Section 3.3.: also in this section, a control measurement with methylated RPRM-DNA and Au@SiO2-COOH (without oligo) should be included to demonstrate that the modifications in particle size distribution are actually due to the hybridization between the probe onto the nanoparticles and not only to the presence of DNA which is affecting the nanoparticle distribution and size, e.g. by adsorption onto the nanoparticles.

Author Response

Reviewer #3

Comment 1: Abstract: in the last line of the abstract, the authors are still referring to analysis in plasma, and the possibility of using this method for this kind of analysis has not been demonstrated.

Response: Thank you for the comment. In order to avoid misunderstanding, the sentence was modified.

Comment 2: Line 214: To demonstrate that “the oligonucleotide immobilized on the gold nanoparticle surface maintain the accessibility”, the authors should include the results of the PCR performed with methylated RPRM-DNA incubated with the nanoparticles without the capture oligonucleotide.
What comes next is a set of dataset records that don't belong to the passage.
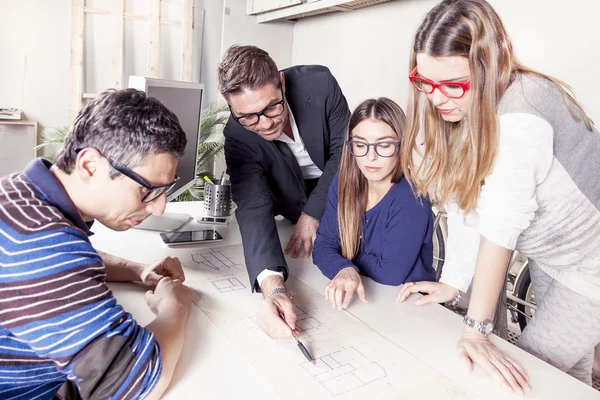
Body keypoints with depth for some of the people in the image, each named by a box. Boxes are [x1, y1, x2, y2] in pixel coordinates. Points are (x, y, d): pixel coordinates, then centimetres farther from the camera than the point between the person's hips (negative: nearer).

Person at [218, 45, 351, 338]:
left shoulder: (319, 83, -28)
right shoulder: (237, 138, -28)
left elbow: (344, 152, -18)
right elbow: (253, 210, -37)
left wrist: (313, 213, -24)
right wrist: (273, 288, -53)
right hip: (296, 211, 0)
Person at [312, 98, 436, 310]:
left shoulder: (411, 197, -18)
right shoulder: (343, 183, -2)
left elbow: (391, 273, -21)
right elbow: (323, 244, -4)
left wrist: (346, 259, -8)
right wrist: (344, 269, -24)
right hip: (350, 298, 4)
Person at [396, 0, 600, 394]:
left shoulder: (518, 113, -33)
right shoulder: (459, 109, -9)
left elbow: (500, 225, -34)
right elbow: (463, 199, -8)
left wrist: (476, 330, -29)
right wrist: (452, 282, -10)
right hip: (548, 256, 7)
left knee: (525, 371, 2)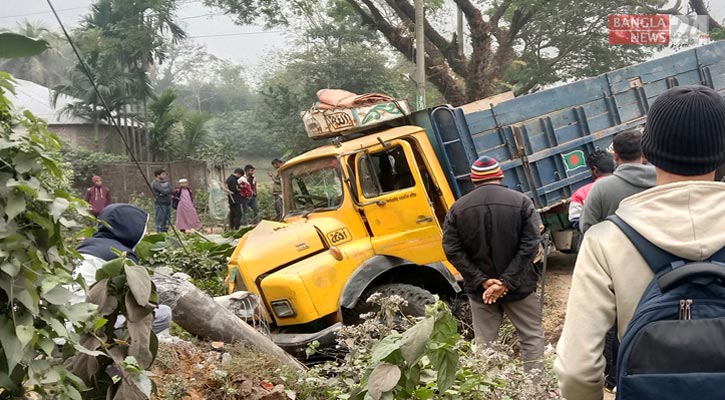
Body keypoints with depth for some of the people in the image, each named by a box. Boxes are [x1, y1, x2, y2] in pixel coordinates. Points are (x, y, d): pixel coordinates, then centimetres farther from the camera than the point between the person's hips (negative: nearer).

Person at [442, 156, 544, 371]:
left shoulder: (458, 208, 0)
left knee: (484, 343, 11)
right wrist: (507, 281, -15)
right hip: (518, 285, -1)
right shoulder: (521, 202, -5)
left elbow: (453, 250, -7)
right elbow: (529, 245, -13)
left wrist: (482, 280, -10)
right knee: (532, 337, 13)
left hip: (479, 289, 2)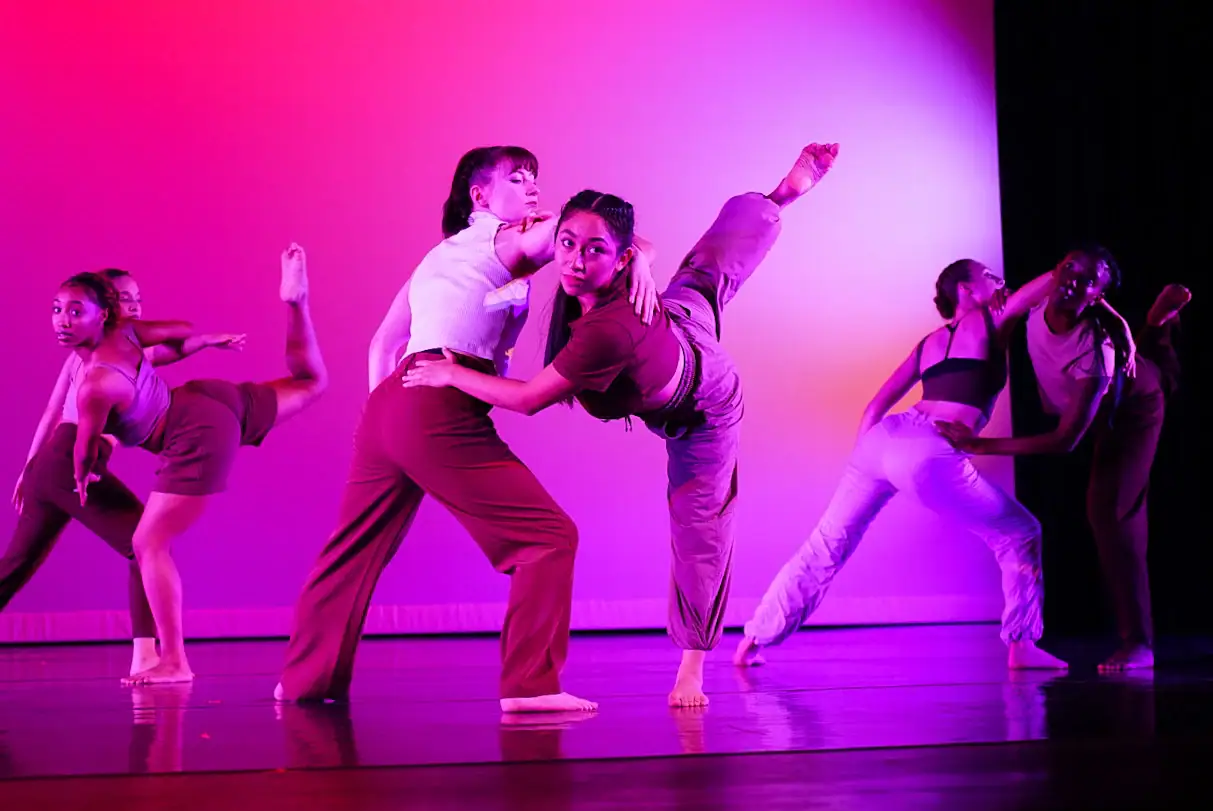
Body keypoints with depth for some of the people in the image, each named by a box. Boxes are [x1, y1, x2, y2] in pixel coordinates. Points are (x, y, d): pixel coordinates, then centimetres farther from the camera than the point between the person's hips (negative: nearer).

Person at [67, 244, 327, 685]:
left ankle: (173, 662, -7)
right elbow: (185, 330, 9)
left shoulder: (96, 386, -29)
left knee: (149, 545, -7)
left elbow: (85, 452, -13)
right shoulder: (122, 331, -8)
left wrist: (83, 479, 10)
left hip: (199, 441, -9)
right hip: (206, 398, 9)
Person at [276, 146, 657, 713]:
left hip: (389, 405, 9)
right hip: (443, 414, -9)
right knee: (549, 536, -6)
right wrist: (635, 258, -21)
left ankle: (307, 678, 33)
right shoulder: (515, 241, 5)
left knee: (358, 548, 22)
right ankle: (531, 685, -12)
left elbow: (383, 343, 26)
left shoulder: (443, 254, 27)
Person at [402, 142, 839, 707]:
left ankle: (692, 667, 10)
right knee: (708, 273, 37)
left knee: (699, 524, -1)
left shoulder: (610, 331, -53)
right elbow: (639, 249, -8)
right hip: (683, 322, 7)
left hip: (698, 413, -7)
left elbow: (528, 399, -42)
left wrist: (451, 375, -31)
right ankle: (784, 194, 65)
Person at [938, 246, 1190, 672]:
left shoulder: (1096, 350, -46)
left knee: (1109, 508, -20)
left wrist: (982, 445, -46)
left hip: (1133, 409, -7)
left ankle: (1137, 642, -17)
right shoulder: (1035, 315, -30)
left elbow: (1066, 440, -45)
In this way they can demonstrate that the methylated DNA is actually captured onto the nanoparticles by the active probe and that the methylated DNA is not just adsorbed onto the nanoparticles.

Response: Thank you for the comment. The PCR experiments had been performed also with methylated RPRM-DNA incubated with Au@SiO₂-COOH. This result corresponds to the line 6 (Figure 1, not showed in Figure 3 of the manuscript). As can be seen in Figure 1, no bands were observed in the presence of the nanoparticles (lane 6) incubated with methylated DNA of RPRM. However, it is important to mention that in the hybridization conditions (in the presence of PBS 1X) the Au@SiO₂-COOH exhibited some degree of aggregation (see answer to this referee comment number 3). For that, reason we did not included this result in the figure 3 of the manuscript..

Figure 1. Methylated DNA of RPRM capture by hybridization and the PCR reaction with Au@SiO₂-COOH-Oligo. M: Molecular Weight 50 bp NEB®. bp: base pairs.

Comment 3: Section 3.3.: also in this section, a control measurement with methylated RPRM-DNA and Au@SiO2-COOH (without oligo) should be included to demonstrate that the modifications in particle size distribution are actually due to the hybridization between the probe onto the nanoparticles and not only to the presence of DNA which is affecting the nanoparticle distribution and size, e.g. by adsorption onto the nanoparticles.

Response: Thank you for your observation. This control is relevant, however we regret that is not possible to be performed due to the instability of Au@SiO₂-COOH (without oligo) in PBS (conditions in which the hybridization has been performed). By UV-Vis, spectrophotometry was possible to visualize the aggregation effects in the presence of PBS for Au@SiO₂-COOH (without oligo). Visible spectra of Au@SiO₂-COOH nanoparticles in water (red line) and PBS 1X (black line) were shown in Figure 2. A spectral redshift of the nanoparticles in PBS 1X solution was observed, which suggests a partial aggregation due to the instability of the colloid. Additionally, the possibility of DNA adsorption on the surface of the X was discarded with the PCR assay (see the response to comment 2 to this referee).

Figure 2. UV-Vis spectra of the Au@SiO₂-COOH nanoparticles in water and in PBS 1X solution.

Author Response File: Author Response.pdf

Round 3

Reviewer 3 Report

The authors have considered the reviewer comments.